• 22
  • DEC
  • 2009
Latin giant set to have a ball

Brazil is one of the least trumpeted success stories of the noughties. The South American giant, better known for its famed football team than its desirability as a sourcing location, has quietly established itself as one of the world's fastest growing economic superpowers - and, as we move into 2010, the next decade is likely to see a rush of companies looking to do business in the country.

 

In contrast to the woes suffered by its near neighbour and great rival Argentina over the past ten years, Brazil has enjoyed almost unparalleled growth since 2000. And unlike many commodity-rich South American nations - most notably Venezuela under the erratic regime of Hugo Chavez - the comparative political and economic stability enjoyed by the country singles it out as one of the world's most ideal sourcing and outsourcing locations.

 

Despite a fall in Brazil's real GDP in 2009, which is widely expected to fall into negative territory compared to positive figures of 5.1% and 5.7% recorded in 2007 and 2008 respectively, the country is expected to bounce back strongly next year and beyond.

 

An increasingly impressive infrastructure, especially in air transport and shipping, has also been another factor in Brazil’s rise.
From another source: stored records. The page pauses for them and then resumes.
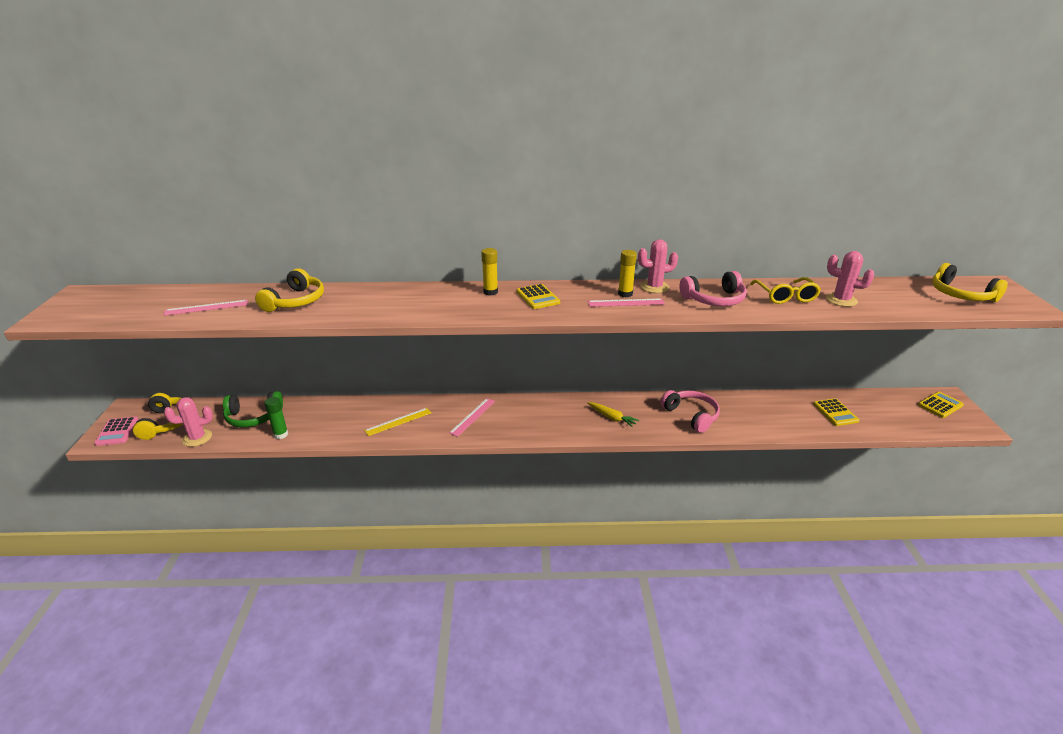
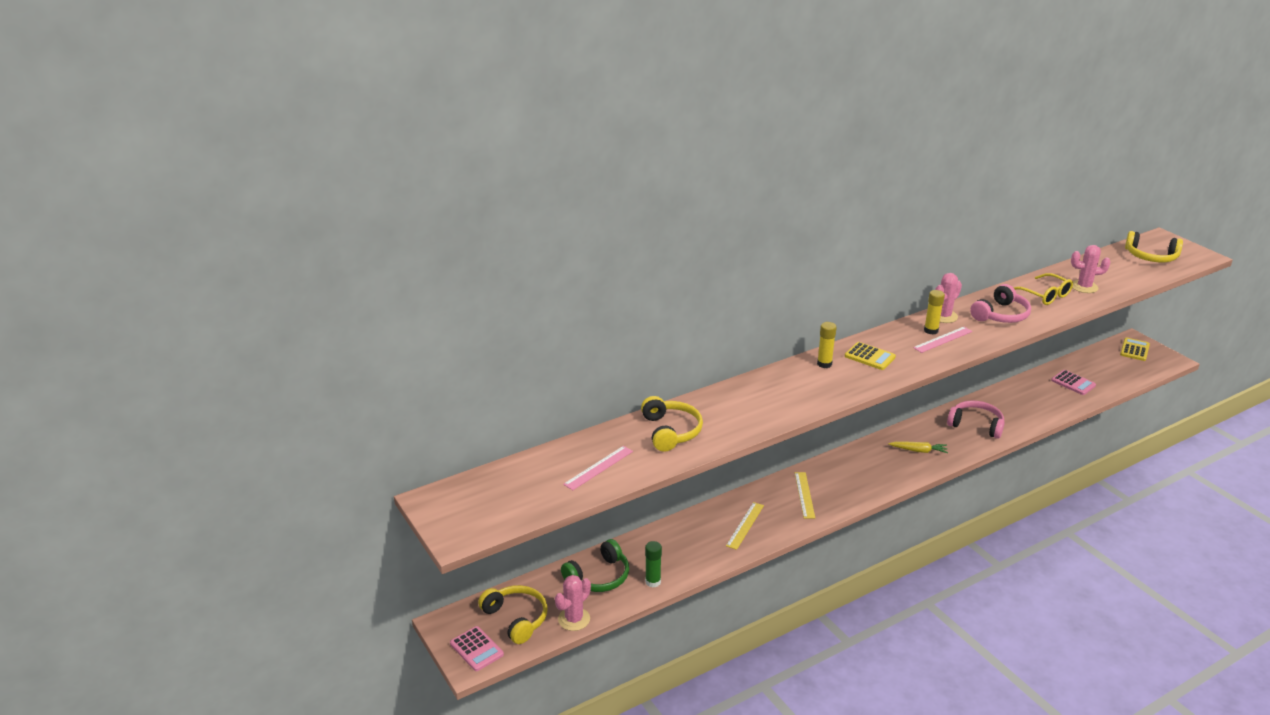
camera: 30 degrees left, 0 degrees up
(472, 417) = (804, 495): pink ruler -> yellow ruler
(835, 412) = (1073, 383): yellow calculator -> pink calculator

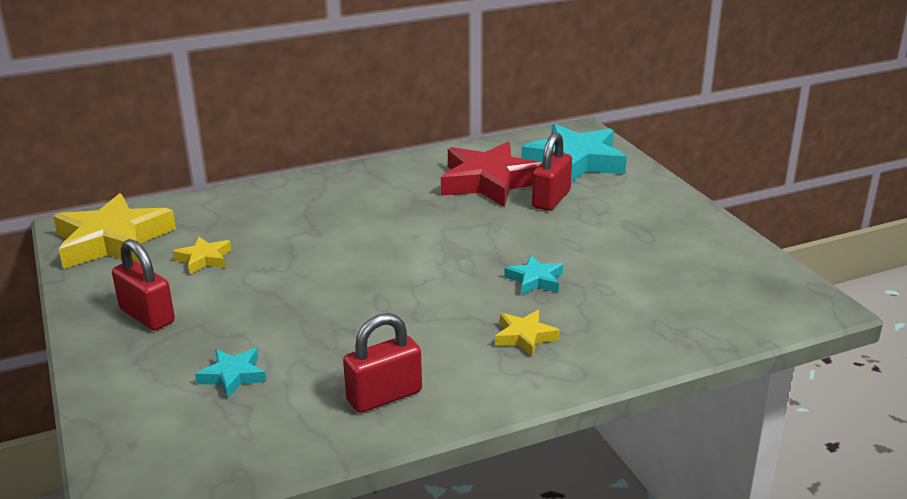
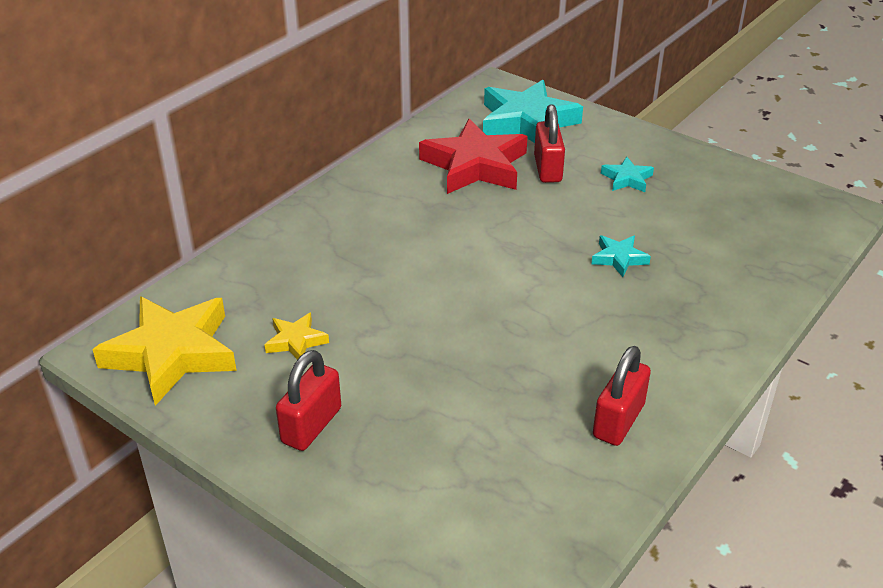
camera: 30 degrees left, 10 degrees up
(147, 316) = (311, 425): red padlock -> red padlock turned 75 degrees counterclockwise
(233, 376) = (468, 455): turquoise star -> turquoise star (627, 179)
(524, 336) = (667, 318): yellow star -> none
It has the second-largest road system in the world and although the majority of its traffic is concentrated in a relatively small area - in and around its southern and central regions - the government has invested heavily in roads in the north of the country in an effort to provide a link with the more industrialised south.

 

The country's recent infrastructural improvements are likely to be significantly boosted over the next decade, as Brazil prepares to welcome the world for the 2014 football World Cup and the 2016 Olympics in Rio.

 

Combined with a talent pool that is the envy of both the developing and developed world, and a regulatory environment that remains conducive to foreign investment, it is easy to see why the country's economic future looks bright.

 

Those procurement operations looking to base themselves in the country, or lean heavily on Brazil for their sourcing requirements - and a doubling of exports in recent years suggest that a growing number of companies are - should, however, beware. As a recent Procurement Intelligence Unit Country Risk report found, when it comes to operating in Brazil, it pays to read the small print.

 

Despite the existence of 'no poaching' agreements between companies and a hike in incentives paid on top of salaries, Brazil, like China, suffers from high attrition levels – and nowhere is this felt more keenly than in the BPO segment.

 

There is also a huge discrepancy in wages across all industries, with the prevalent informal employment dictating that many workers still earn less than the minimum wage.

 

The average salary of US$8,000 in the BPO industry also contrasts sharply with the far higher salaries on offer in the fields of engineering, sales and, particularly, project management.

 

Inflation has also posed a significant challenge to procurement organisations in the recent past and, although falling domestic demand has seen inflation fall over the past 12 months, history suggests that this figure is unlikely to remain at this level for a prolonged period.

 

Foremost among the fears of those firms looking to invest and source in Brazil, however, are concerns over corruption in the country and a political system that is still prone to scandal. The 2008 corruption perception index, published by Transparency International, ranked Brazil 80 among the 180 countries involved. While the government has taken steps to try and combat the problem, there's little doubt that considerable work remains to be done.

 

Incursions into the country along Brazil's border with Colombia have also become more common in the past decade and, according to a recent Enterprise Surveys' study of 1,802 firms, 57% of respondents said that they felt crime, theft and disorder were still major barriers to doing business within its borders. And with the widespread disparity in social equality fuelling both political and labour strikes, as well as demonstrations in urban areas, the threat of disruption to supplies and day-to-day business activities remains very real.

 

When it comes to government procurement, further issues arise. Brazil is not a signatory of the WTO agreement on government procurement, leading to accusations that its government procurement practices lack transparency.

 

Tariffs - traditionally a major barrier to foreign trade in Brazil - have come down in recent years, but with the country ranked 87 among the 121 economies in the global enabling trade index (ETI), mainly due to its tariff structure, it's still clearly an area of concern. The country's custom procedures also continue to cause considerable consternation.

 

Despite these pitfalls and its disappointing economic performance in the past 12 months, Brazil is clearly a country on the up. And, as the next decade approaches, it's preparing to open its doors to the world.